> [TRECHO DO TEXTO]
O Brasil está entre os cinco países do mundo com maior número de investidores em criptomoedas. São mais de 10 milhões de brasileiros, algo em torno de 5% da população, cifra que deixa o país atrás apenas de Índia, EUA, Rússia e Nigéria. Para se ter uma ideia, o número de investidores brasileiros em criptomoedas supera o mercado de ações brasileiro, que possui cerca de 4 milhões de participantes na B3.
Porém, em termos financeiros, o Brasil ainda representa uma pequena participação, de cerca de 2% do mercado mundial, que foi de US$ 3 trilhões, em 2021, segundo o Coinmarketcap, principal monitor global. Por aqui, a captação, segundo o site CoinTrader Monitor, foi de R$ 103,5 bilhões, um crescimento de 400% frente ao ano anterior. Vários sinais apontam que o ritmo de crescimento deve continuar acelerado em 2022.
O Projeto de Lei 2.303/15, que regula o setor de criptomoedas no Brasil, avançou na Câmara e está agora no Senado como Projeto de Lei 3825/19. Com a aprovação, acredita-se que os investidores terão mais segurança e maior controle sobre os prestadores de serviços de cripto.

Registros de dados armazenados:
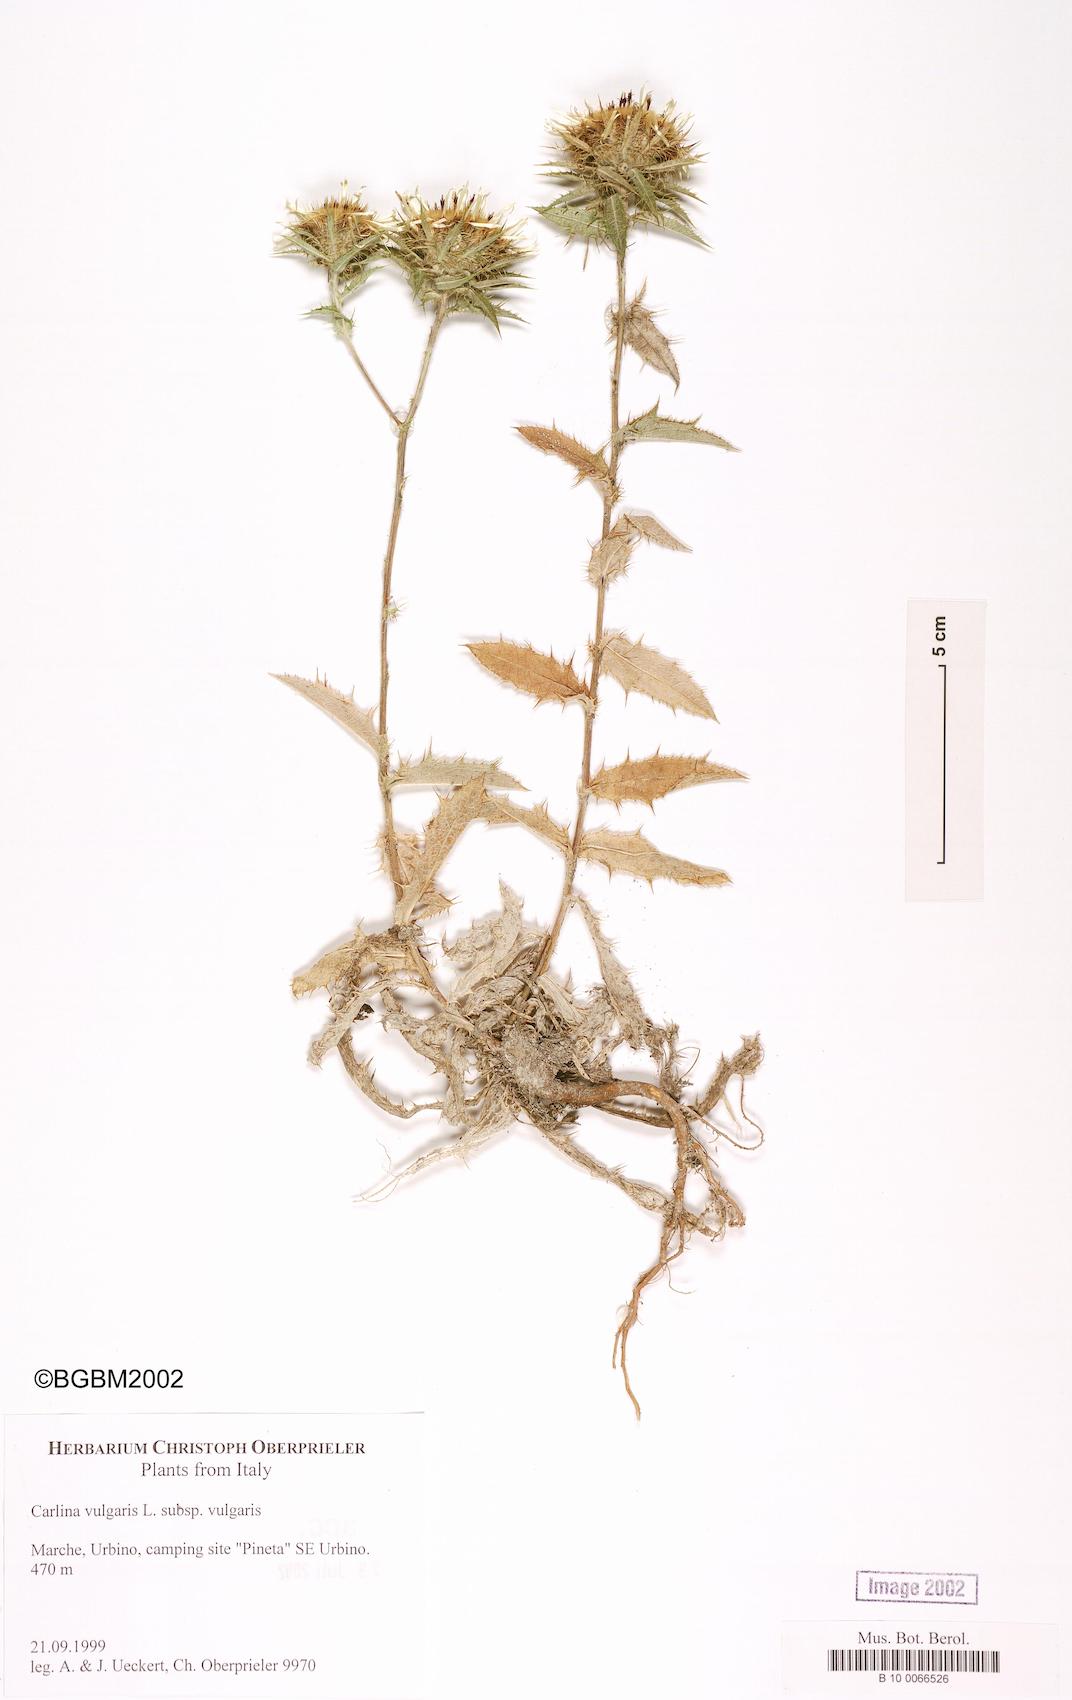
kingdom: Plantae
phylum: Tracheophyta
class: Magnoliopsida
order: Asterales
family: Asteraceae
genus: Carlina
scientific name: Carlina vulgaris
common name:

> [OBJETIVO DA TAREFA] Prolongue o texto sobre o mercado de criptomoedas no Brasil, começando logo após a última frase apresentada.

> [RESPOSTA]
Stablecoins: Banco Central está de olho
Outra tendência fundamental é a das stablecoins. Esse tipo de moeda digital, emitida pelas autoridades monetárias de cada país, se iguala às moedas fiduciárias ao possuir lastros em ativos mais estáveis —como ouro, dólar ou euro— reduzindo assim a volatilidade de ativos digitais no mercado de criptomoedas.
No Brasil, o Banco Central vem acompanhando o tema e, em agosto de 2020, organizou um grupo de trabalho para a realização de estudos sobre a emissão de uma moeda digital pela instituição. O Real Digital deve ter um piloto no segundo semestre deste ano e já tem uma estrutura de como será montado. A versão brasileira da CBDC, será feita a partir de uma stablecoin e com base no STR (Sistema de Transferência de Reservas). Trata-se do meio no qual são feitas as transferências de recursos entre instituições financeiras.
Segundo a consultoria EloGroup, a maior parte dos países vê nas CBDCs uma maneira de acompanhar o dinamismo da evolução tecnológica e manter relevância nos cenários econômicos mundiais, aumentando a eficiência nas transações entre fronteiras.
Para as lideranças e governantes as CBDCs possuem o potencial de melhorar a eficiência do mercado de pagamentos de varejo, expandir a aplicação de novas tecnologias no país – como smart contracts (contratos inteligentes), IoT e dinheiro programável – além de promover a competição e a inclusão financeira para a população ainda inadequadamente atendida por serviços bancários.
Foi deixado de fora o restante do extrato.